In der darauf folgenden Zeit jedoch begann sich eine gewisse Geschäftigkeit im Hause breit zu machen. Es wurde auch tatsächlich noch eine Tanne heran geschafft, transportiert auf einem Schlitten. Es war der Neujahrsbaum, wie Gilbert erfuhr, und ersetzte im gewissen Maße das nicht länger geduldete Weihnachtsfest im klassischen Sinne. Es war ein bisschen so, als hätten sich die verbotenen Bräuche in neuer Gestalt zu einem geduldeten Fest wiedergefunden. Das Christkind war das Neujahrskind, und die Geschenke brachte Väterchen Frost. Für besonders sentimental hatte sich Gilbert nie gehalten, doch es versöhnte ihn etwas mit seiner Situation als er merkte, dass es nun zum Jahresende doch noch so etwas wie ein Fest geben würde.
 

Weißrussland und Lettland bereiteten verschiedene Speisen zu, die Gilbert nicht vertraut waren. Ukraine und die anderen schmückten den Baum mit Holzfiguren und bunt bemalten Kugeln. Gilbert selbst machte sich nützlich, indem er einer nicht besonders anstrengenden aber dafür umso monotoneren Arbeit nachging; Socken stopfen.
 

Es fühlte sich jedoch nie so wirklich heimelig an.

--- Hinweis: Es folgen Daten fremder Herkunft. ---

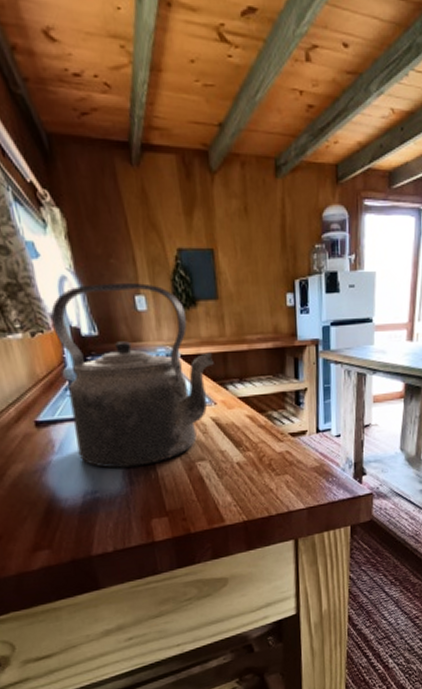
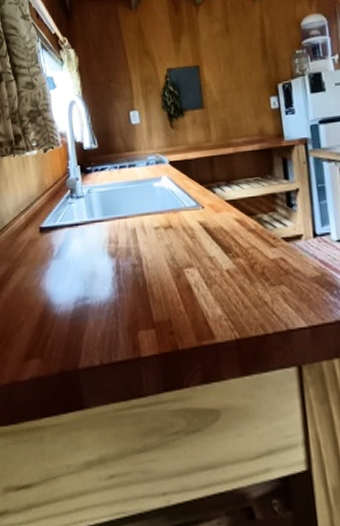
kettle: present [51,282,214,469] -> none [61,100,201,274]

Gilbert versuchte, nicht allzu sehr an Ludwig und Roderich zu denken und wie sie einst gepflegt hatten, Weihnachten „mit der Familie“ zu feiern, mit köstlichem Essen und wohlbekannter Musik vom Klavier.
 

Als der Rest der Bewohner später am Nachmittag nach draußen ging, um eine Schneeballschlacht zu veranstalten, hatte Gilbert zunächst vorgehabt, drinnen zu bleiben. Beim Gedanken an eine Konfrontation mit den anderen, auch wenn sie noch so spielerisch sei, wurde ihm mulmig. Russland hatte jedoch darauf bestanden, dass er mit kam, und zwängte sich ihm auch prompt als „Beschützer“ auf. Gilbert hatte ein Gesicht gezogen als hätte er in eine Zitrone gebissen.
 

Letztendlich hatte er die Schneeballschlacht überstanden – es war erstaunlich, wie gelöst alle im Laufe des Spiels wurden, als würde eine schwere Last von ihnen genommen. Am Anfang noch unbeholfen und verkrampft flogen die Schneebälle immer großzügiger und zielgerichteter, es wurde gelacht und geschrien und für eine Weile vergaß Gilbert fast wo und bei wem er war. Seine Befürchtungen, die anderen würden ihn ganz besonders hart in die Mangel nehmen wurden nicht bestätigt – obwohl Gilbert den Gedanken nicht abschütteln konnte, dass dies vor allem an der Präsenz Russlands lag. Er hatte das Gefühl, er würde weniger oft getroffen als andere, und das hatte nichts mit seiner eher begrenzten Wendigkeit im Schnee zu tun. 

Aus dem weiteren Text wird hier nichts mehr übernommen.